Cast: Arjun Kapoor, Kriti Sanon, Sanjay Dutt
Director: Ashutosh Gowariker
At the very outset, I would say that Ashutosh Gowariker’s Panipat has a lot of merit. For starters, it takes care to breakdown and demystify the third battle of Panipat fought by the Marathas and their allies against the Afghan invader Ahmad Shah Abdali. Given the director’s fascination with history and period dramas, Panipat obviously is a continuum of his labour of love. Unfortunately, the simplistic approach, which worked like a charm for his 2008 magnum opus Jodhaa Akbar is no longer sufficient to satisfy the audience. In the recent years it is Sanjay Leela Bhansali style of cinematic extravaganza seen in films like Bajirao Mastani and Padmaavat that have gained currency. To add to this, 2019 also saw well-mounted historical dramas like Kesari, thus obviously raising the bar and audience expectations much higher.
Panipat, a film about Maratha warrior Sadashiv Rao Bhau who staves off Afghan ruler Ahmad Shah Abdali, disappoints only because of a linear screenplay that fails to rouse dramatic emotions so important to historicals. It fails to effectively exploit the creative tropes tht are key to historicals- namely palace intrigue or battlefield treachery. That songs spring up frequently for no particular reason serving no purpose other than slowing down the narrative does not help the film at all.
The film's story is set in times when Mughal empire was in decline and Maratha power was on the rise and as mentioned earlier, the attention to detailing of the factors that led to Abdali’s invasion are praiseworthy. The screenplay reels out these details of alliances on both sides with textbook perfection but fails to whip up emotions.
Panipat could have been a rollercoaster historical-war thriller or even an action film if it kept the spotlight firmly on Abdali and Sadashiv Rao, but it squanders screentime on domesticity instead. When one goes into a film named Panipat, one expects a war film with the romance, if any, in the background.

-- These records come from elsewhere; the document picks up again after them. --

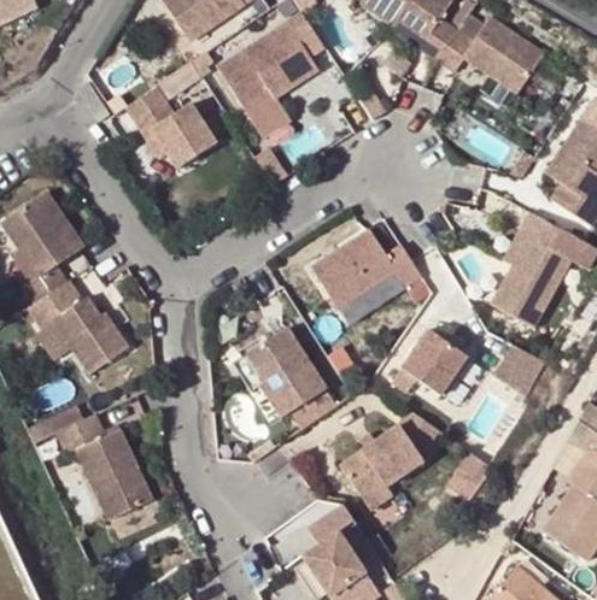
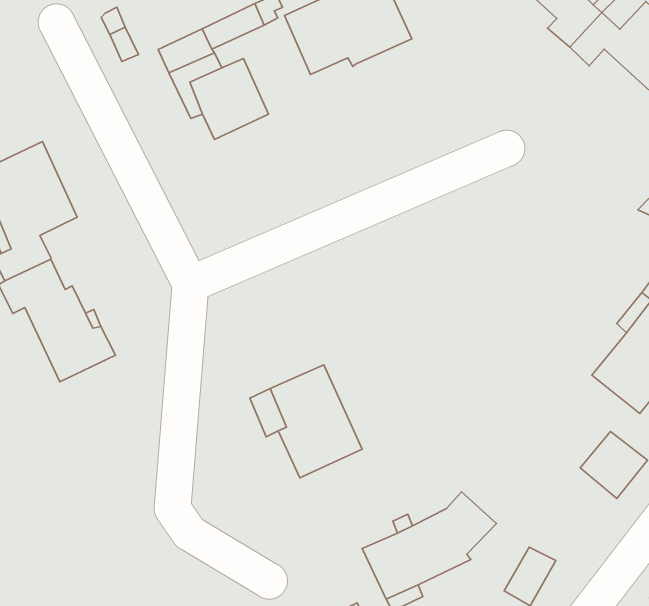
building: [247,92,297,137] -> none
building: [312,230,422,307] -> none
building: [392,333,467,398] -> none
building: [59,412,152,518] -> none

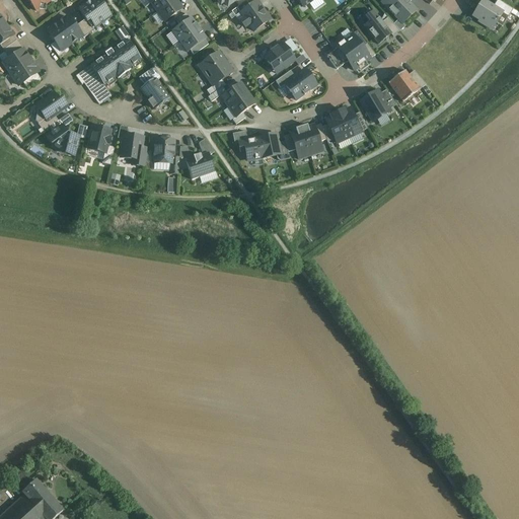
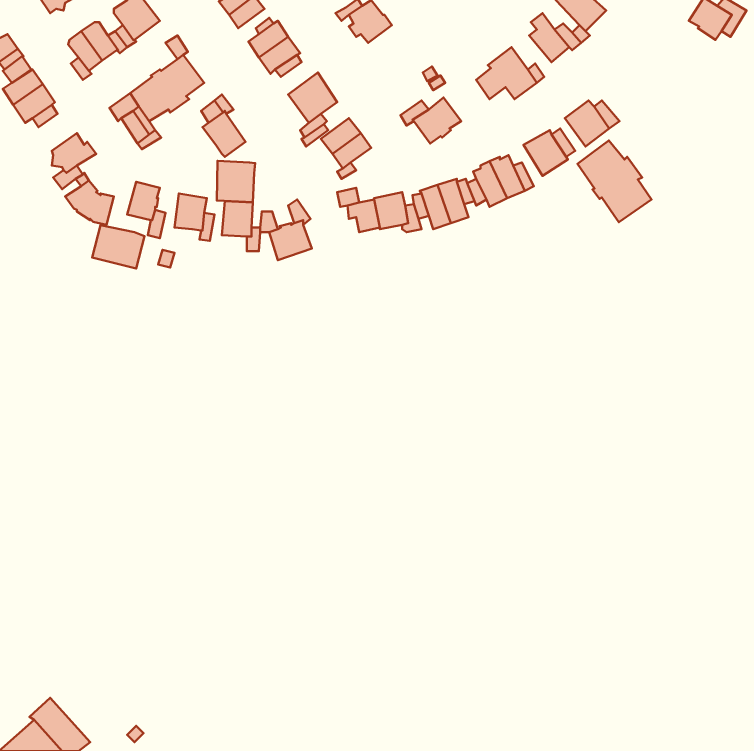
building: [264,42,293,72] -> none
building: none -> [578,141,651,222]
building: none -> [217,161,255,202]
building: none -> [92,225,144,268]

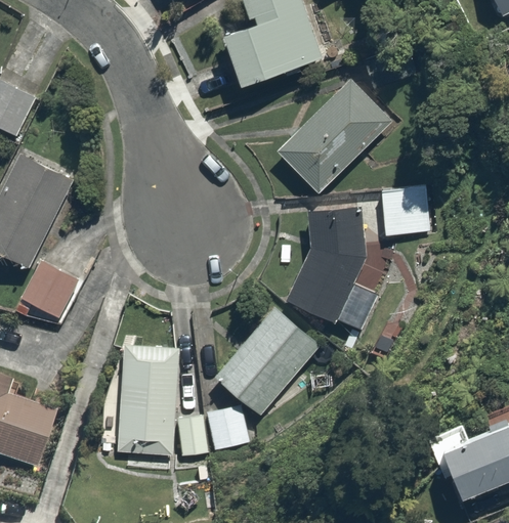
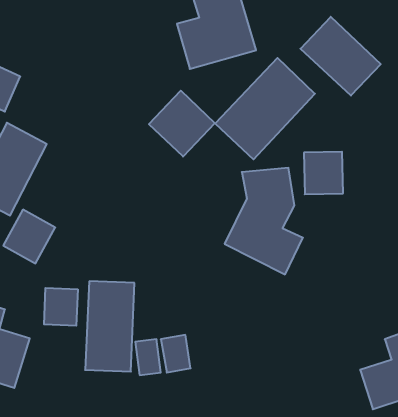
building: none -> [300,17,381,96]
building: none -> [149,91,215,157]
building: [212,303,329,422] -> none
building: none -> [44,288,78,326]

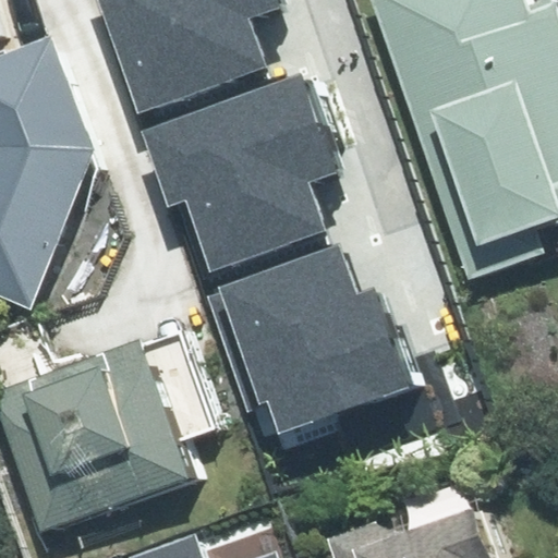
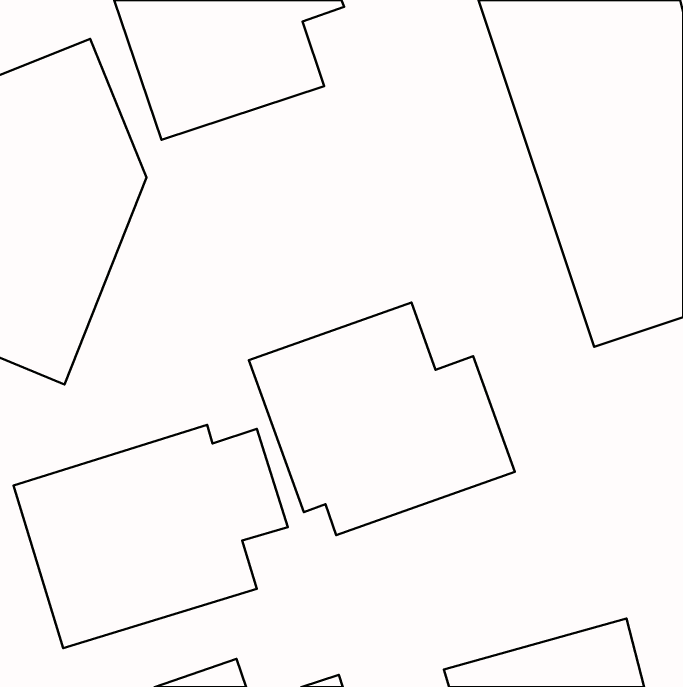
building: [131,68,332,269] -> none

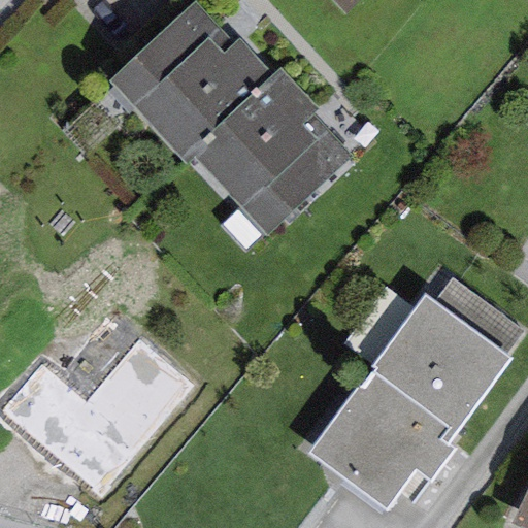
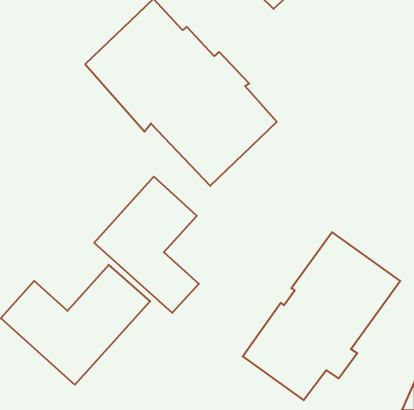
building: none -> [94,177,199,313]

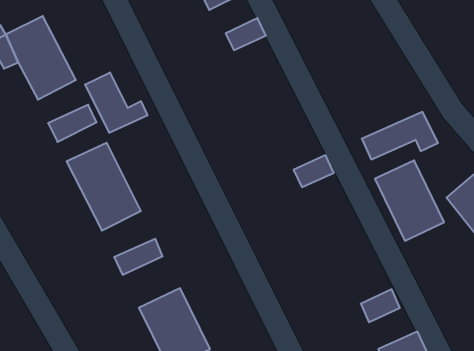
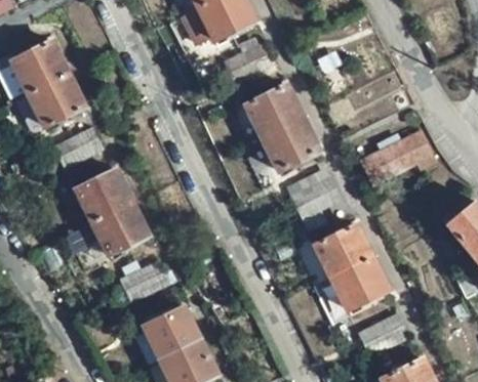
building: none -> [248,85,319,168]
building: [85,72,147,133] -> none
building: [375,160,444,241] -> [319,224,388,304]

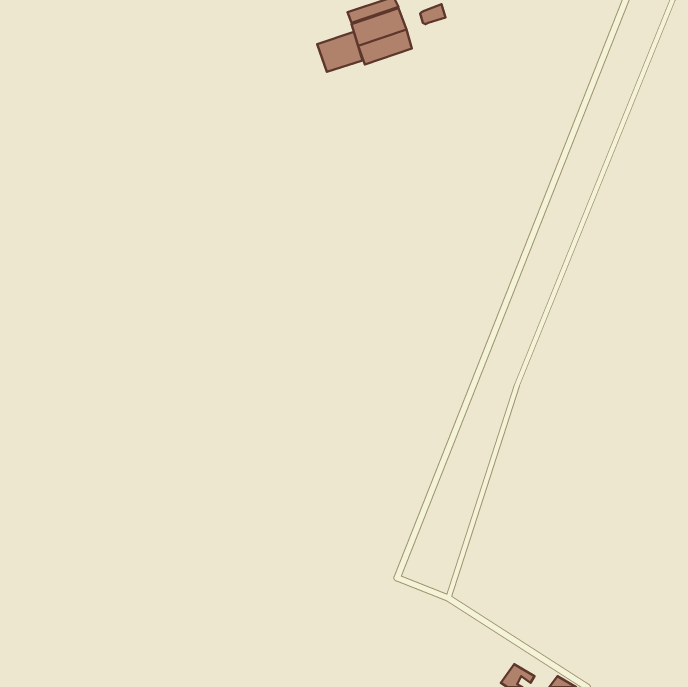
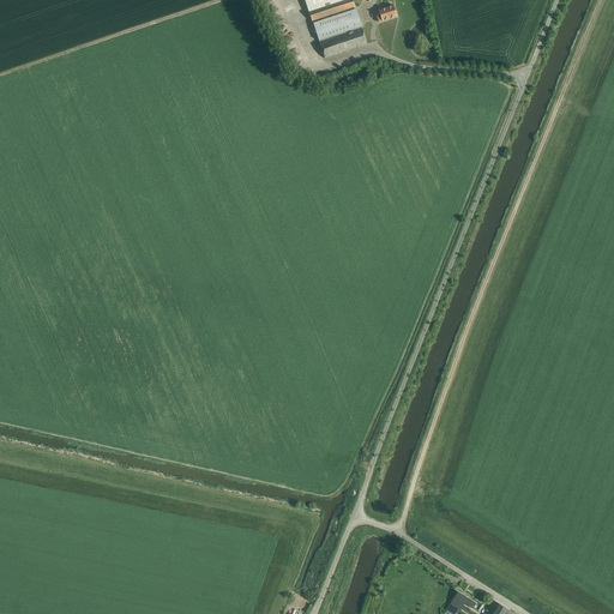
building: [317,32,363,72] -> none

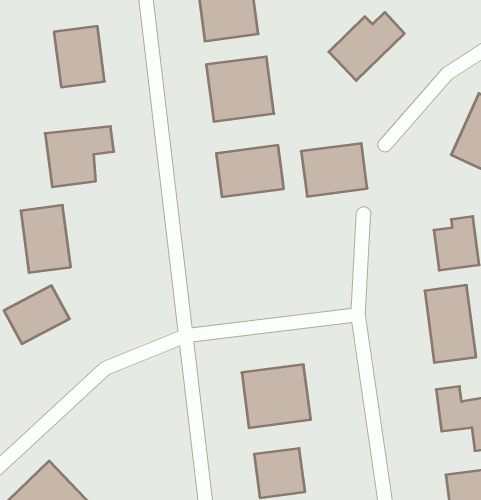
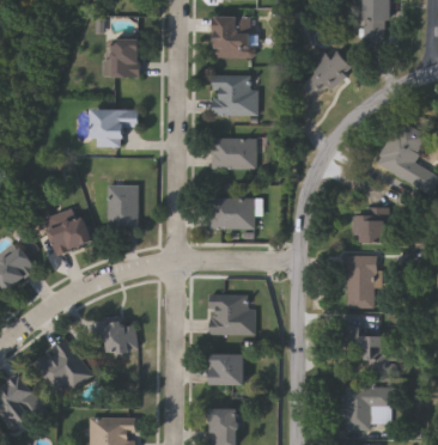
building: [301,143,367,196] -> [209,196,253,228]
building: [21,205,71,273] -> [107,184,136,228]
building: none -> [102,318,138,354]

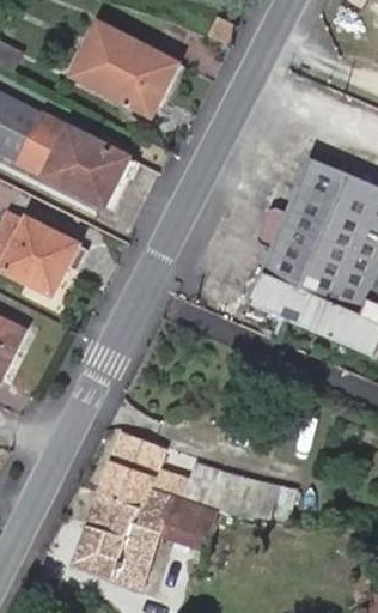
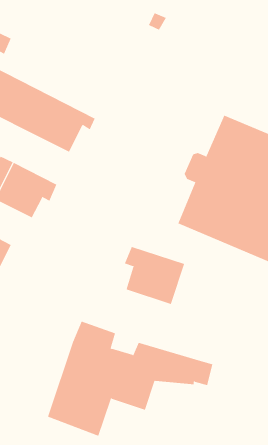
building: [73,25,177,117] -> none
building: none -> [124,246,185,305]

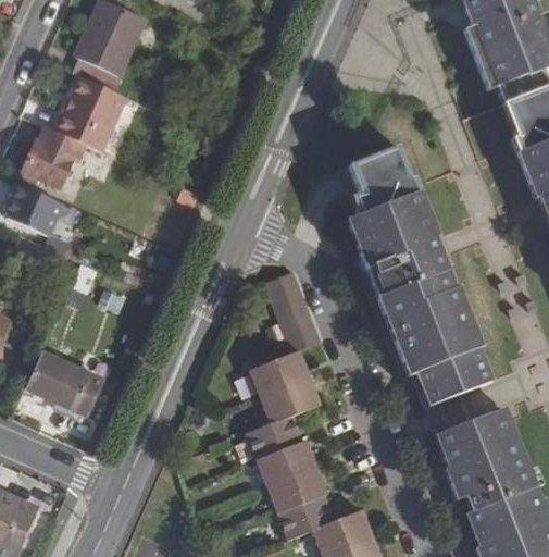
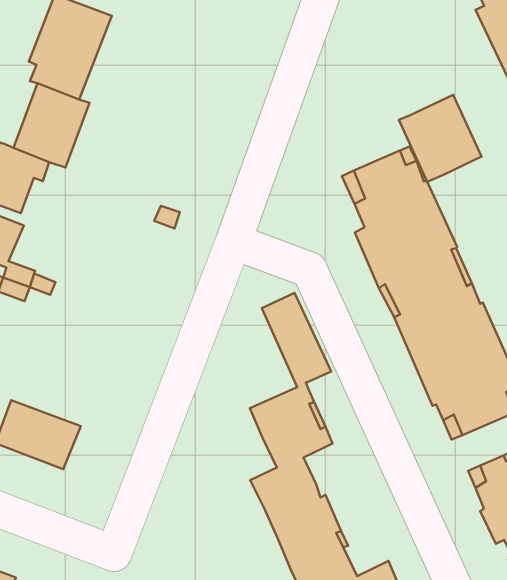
building: none -> [399,95,481,182]

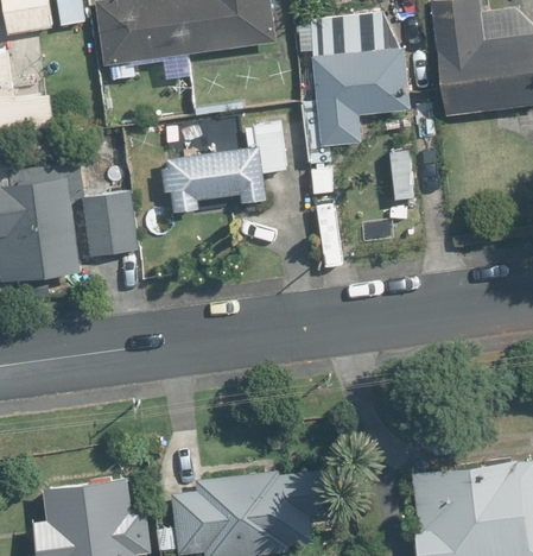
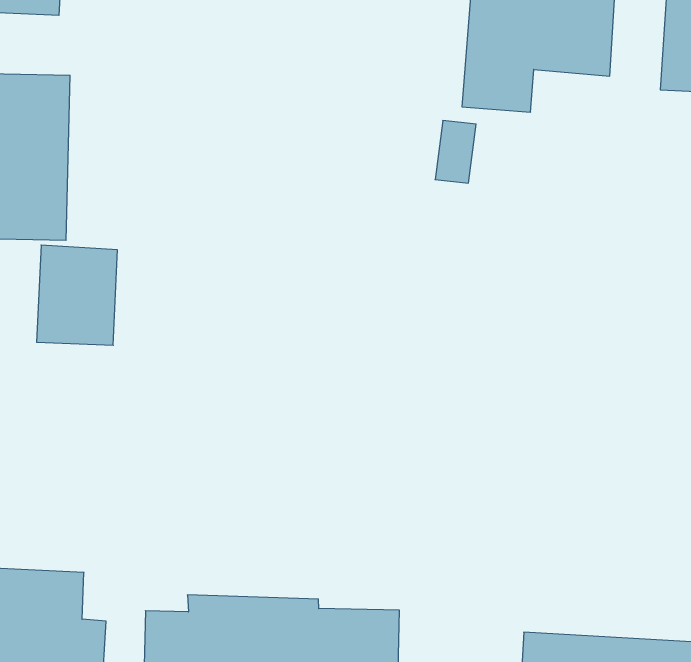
building: [159,122,306,211] -> none
building: [82,192,138,259] -> [37,245,117,345]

But, here it plays such a significant part that it takes away all the high points achieved in the battle scenes and reduces them to filler-like proportions. The lead up to the battle in the film's second half is particularly engaging but it is too little too late.
The cast has a good ensemble of actors including Sanjay Dutt Mohnish Bahl, Padmini Kolhapure, Zeenat Aman, Suhasini Mulay and Kunal Kapoor playing key characters. They certainly evoke curiosity, but the one who remains most watchable of all, was undoubtedly Sanjay Dutt as Abdali. Actors often complain that in costume dramas, costumes often wear them, but with Dutt as the swashbuckling Afghan, it’s the other way around. His imposing presence looms large over the film and courtesy his impeccable villainous actions, Dutt makes quite an impression.
However, the lion’s share of attention is reserved for Arjun Kapoor as Sadashiv Rao and Kriti Sanon as Parvati Bai. The young stars despite their sincere performances fall short of expectations. Unlike his contemporary Ranveer Singh, Arjun Kapoor, the protagonist-in-chief seems out of place in this period drama. Sanon is fiesty but hamstrung by a significant but underwritten part.
Towards the end of the film it is evident that Panipat, despite attempts to be an epic saga, loses the battle.